The answer is to be an exact copy of the lines below running from the line with "neck: (570, 594)" down to the line with "left shoulder: (1185, 641)", both ends included, and nothing more.
^^^^^^^^
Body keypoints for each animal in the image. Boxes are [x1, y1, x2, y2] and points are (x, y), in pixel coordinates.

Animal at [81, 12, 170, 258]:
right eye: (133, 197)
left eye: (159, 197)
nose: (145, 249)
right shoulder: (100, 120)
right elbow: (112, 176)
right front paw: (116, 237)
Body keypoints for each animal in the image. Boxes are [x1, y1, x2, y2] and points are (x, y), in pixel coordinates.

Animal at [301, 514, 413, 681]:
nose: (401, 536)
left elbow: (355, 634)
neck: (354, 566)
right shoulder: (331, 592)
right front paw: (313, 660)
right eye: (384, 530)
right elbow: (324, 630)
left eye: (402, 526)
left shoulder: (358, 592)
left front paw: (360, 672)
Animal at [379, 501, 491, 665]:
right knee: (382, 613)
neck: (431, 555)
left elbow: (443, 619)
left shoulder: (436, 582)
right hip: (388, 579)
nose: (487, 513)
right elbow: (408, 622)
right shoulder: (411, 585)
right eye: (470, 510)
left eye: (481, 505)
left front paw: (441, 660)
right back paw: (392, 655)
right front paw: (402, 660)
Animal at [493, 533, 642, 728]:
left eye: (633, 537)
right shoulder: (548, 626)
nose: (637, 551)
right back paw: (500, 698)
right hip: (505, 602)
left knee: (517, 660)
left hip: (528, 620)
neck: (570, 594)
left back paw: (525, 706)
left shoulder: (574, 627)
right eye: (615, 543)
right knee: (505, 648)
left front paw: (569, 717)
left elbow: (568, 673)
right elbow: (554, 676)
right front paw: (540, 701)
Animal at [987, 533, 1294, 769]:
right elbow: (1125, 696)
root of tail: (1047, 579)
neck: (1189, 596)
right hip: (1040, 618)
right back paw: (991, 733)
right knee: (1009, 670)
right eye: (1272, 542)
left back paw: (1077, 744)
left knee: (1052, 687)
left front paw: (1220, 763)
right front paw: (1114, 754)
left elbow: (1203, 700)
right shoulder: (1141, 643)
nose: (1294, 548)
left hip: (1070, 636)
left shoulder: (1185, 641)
^^^^^^^^
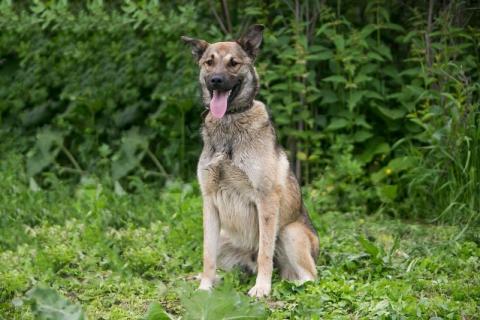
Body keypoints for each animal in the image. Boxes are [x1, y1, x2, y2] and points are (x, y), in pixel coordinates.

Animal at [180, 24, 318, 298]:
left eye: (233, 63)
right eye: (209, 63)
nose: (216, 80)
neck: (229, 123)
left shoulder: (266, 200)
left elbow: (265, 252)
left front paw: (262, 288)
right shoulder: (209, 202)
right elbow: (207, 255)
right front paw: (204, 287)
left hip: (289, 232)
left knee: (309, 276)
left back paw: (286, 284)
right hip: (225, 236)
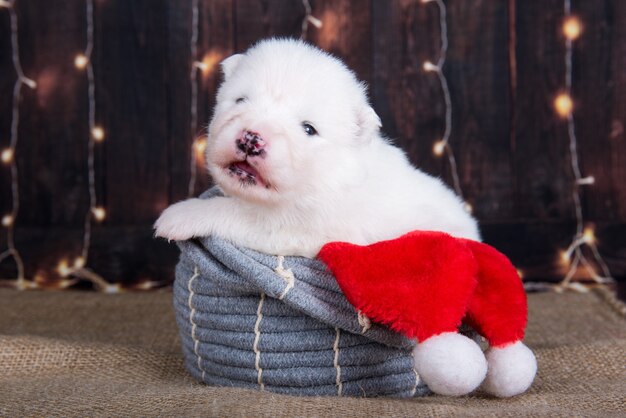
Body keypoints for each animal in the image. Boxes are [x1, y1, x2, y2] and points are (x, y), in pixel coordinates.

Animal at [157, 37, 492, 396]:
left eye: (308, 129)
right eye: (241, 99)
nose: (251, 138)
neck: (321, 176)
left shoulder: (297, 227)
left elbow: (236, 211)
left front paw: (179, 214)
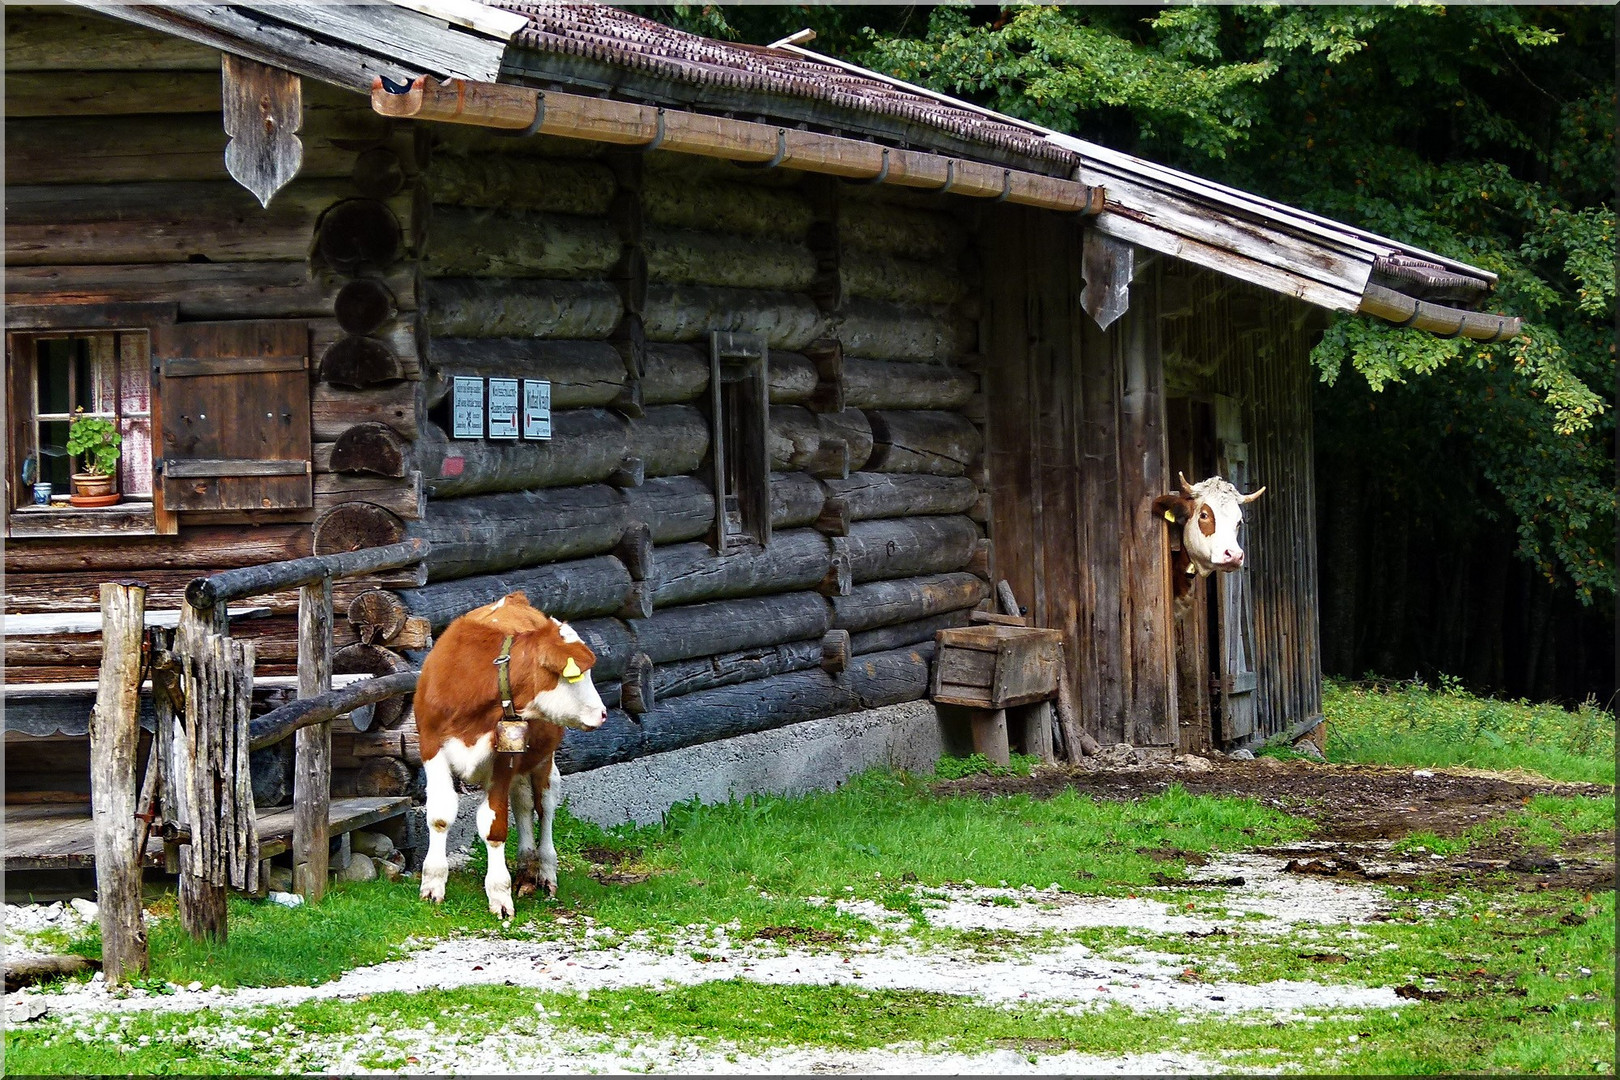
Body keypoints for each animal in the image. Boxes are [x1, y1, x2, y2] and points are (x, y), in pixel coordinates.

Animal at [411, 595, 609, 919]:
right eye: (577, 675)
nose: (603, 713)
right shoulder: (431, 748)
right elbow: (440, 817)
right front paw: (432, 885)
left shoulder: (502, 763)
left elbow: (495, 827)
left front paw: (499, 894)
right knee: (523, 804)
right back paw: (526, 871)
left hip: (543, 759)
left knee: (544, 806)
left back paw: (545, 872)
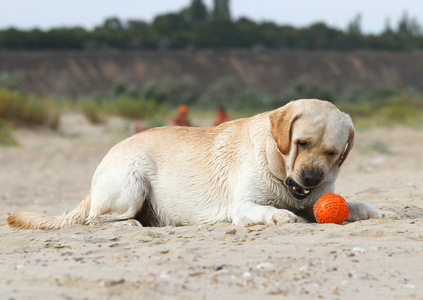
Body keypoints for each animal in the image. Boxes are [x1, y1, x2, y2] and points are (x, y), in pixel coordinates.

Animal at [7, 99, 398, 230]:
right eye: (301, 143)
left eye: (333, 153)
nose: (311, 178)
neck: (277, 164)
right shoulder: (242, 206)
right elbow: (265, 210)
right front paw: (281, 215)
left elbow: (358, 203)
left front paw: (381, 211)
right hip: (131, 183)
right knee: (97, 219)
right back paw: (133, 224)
^^^^^^^^
The completed task>
neck: (570, 594)
left back paw: (525, 706)
left shoulder: (574, 627)
right eye: (615, 543)
right knee: (505, 648)
left front paw: (569, 717)
left elbow: (568, 673)
right elbow: (554, 676)
right front paw: (540, 701)
Animal at [987, 533, 1294, 769]:
right elbow: (1125, 696)
root of tail: (1047, 579)
neck: (1189, 596)
right hip: (1040, 618)
right back paw: (991, 733)
right knee: (1009, 670)
right eye: (1272, 542)
left back paw: (1077, 744)
left knee: (1052, 687)
left front paw: (1220, 763)
right front paw: (1114, 754)
left elbow: (1203, 700)
right shoulder: (1141, 643)
nose: (1294, 548)
left hip: (1070, 636)
left shoulder: (1185, 641)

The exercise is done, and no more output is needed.